A new investment fund targeting celebrity-founded consumer brands has secured US$40 million in commitments and is rapidly approaching its US$50 million fundraising target, signalling growing investor appetite for alternative opportunities beyond traditional asset classes. 

The Global Talent Fund, which has a maximum raise of US$100 million, focuses on building and investing in consumer businesses alongside celebrities, athletes, and influential personalities who play an active role as co-founders rather than simply endorsing products. 

The strategy is based on the belief that changes in consumer behaviour, particularly the rise of social media and digital engagement, have fundamentally altered how brands are built and scaled. 

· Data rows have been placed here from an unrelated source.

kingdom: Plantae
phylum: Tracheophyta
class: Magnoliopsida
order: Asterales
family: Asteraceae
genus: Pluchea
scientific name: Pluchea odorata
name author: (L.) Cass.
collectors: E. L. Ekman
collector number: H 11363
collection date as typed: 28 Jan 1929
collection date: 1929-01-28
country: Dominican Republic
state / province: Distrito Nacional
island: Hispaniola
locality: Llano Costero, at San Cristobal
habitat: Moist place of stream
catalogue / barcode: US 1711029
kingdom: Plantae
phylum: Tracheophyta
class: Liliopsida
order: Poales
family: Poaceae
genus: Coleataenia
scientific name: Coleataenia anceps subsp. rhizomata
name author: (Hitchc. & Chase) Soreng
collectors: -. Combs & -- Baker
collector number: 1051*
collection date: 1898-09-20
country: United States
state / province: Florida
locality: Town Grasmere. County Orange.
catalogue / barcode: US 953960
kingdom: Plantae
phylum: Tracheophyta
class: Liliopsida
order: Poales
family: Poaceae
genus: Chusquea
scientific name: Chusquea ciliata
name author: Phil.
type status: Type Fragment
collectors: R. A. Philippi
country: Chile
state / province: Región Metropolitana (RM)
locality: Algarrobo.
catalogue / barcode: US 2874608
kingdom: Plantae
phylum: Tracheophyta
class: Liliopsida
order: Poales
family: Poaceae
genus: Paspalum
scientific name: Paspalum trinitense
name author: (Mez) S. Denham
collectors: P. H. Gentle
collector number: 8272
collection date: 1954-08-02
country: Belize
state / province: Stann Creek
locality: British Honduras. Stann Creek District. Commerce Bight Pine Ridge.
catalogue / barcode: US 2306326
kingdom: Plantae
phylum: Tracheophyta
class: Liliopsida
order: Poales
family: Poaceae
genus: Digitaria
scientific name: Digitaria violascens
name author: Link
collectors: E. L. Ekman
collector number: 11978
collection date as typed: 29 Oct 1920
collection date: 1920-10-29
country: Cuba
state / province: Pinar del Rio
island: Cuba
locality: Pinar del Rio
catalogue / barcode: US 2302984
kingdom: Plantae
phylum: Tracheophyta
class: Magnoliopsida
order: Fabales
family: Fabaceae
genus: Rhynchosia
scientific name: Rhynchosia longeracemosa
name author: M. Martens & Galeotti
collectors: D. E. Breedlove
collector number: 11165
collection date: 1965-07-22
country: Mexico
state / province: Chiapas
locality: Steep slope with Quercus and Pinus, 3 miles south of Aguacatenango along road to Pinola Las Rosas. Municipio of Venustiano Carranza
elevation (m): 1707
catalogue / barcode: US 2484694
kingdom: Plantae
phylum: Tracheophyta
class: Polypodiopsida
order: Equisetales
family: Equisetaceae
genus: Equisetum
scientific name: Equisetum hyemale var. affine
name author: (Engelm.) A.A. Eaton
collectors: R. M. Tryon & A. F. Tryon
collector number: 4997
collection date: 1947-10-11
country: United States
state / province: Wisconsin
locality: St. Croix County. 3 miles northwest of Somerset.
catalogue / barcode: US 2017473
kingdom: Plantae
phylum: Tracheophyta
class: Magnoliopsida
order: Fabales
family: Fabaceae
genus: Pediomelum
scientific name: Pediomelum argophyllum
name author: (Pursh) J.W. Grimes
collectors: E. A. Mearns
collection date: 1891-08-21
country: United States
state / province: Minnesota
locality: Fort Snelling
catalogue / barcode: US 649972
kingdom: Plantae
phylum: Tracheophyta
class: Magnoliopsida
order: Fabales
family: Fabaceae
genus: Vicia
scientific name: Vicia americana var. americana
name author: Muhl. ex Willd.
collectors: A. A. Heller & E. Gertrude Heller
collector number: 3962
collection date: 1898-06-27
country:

GTF founding partner Jeremy Hunt, who is helping lead the fund’s strategy, said consumers increasingly feel connected to personalities they follow online and are more willing to support products developed by those individuals. 

“Consumers are searching for content to engage with, and when a celebrity they like or follow takes them on the journey of creating a product or brand, they genuinely feel part of that process,” he said. 

The fund is targeting high-growth consumer sectors including wellness, hydration, beauty and recovery, areas Hunt believes continue to benefit from strong global demand and ongoing innovation. 

Rather than backing celebrity endorsement deals, the fund is seeking businesses where talent is deeply involved in product development, brand creation and long-term growth. 

According to Hunt, authenticity remains one of the biggest differentiators between successful celebrity-backed brands and those that fail. 

“The consumer can see clearly if someone is simply being paid to promote a product,” he said. “The winners are typically the brands where the celebrity has genuinely helped build the business from the ground up.” 

The model has attracted support from several prominent Australian investors and business families, reflecting broader interest in alternative investments with global growth potential. 

Hunt said consumer brands offered a level of tangibility that many investors found appealing. 

“Consumer brands are what we touch, feel, smell and taste every day,” he said. “Our investors understand the growth potential in the model, but they also want to be part of the journey.” 

The fund’s rapid progress towards its fundraising target comes amid growing recognition that celebrity influence, when combined with strong commercial execution and scalable business models, can create significant enterprise value. 

With several high-profile celebrity-founded businesses generating billion-dollar exits in recent years, supporters of the strategy believe the opportunity remains in its early stages.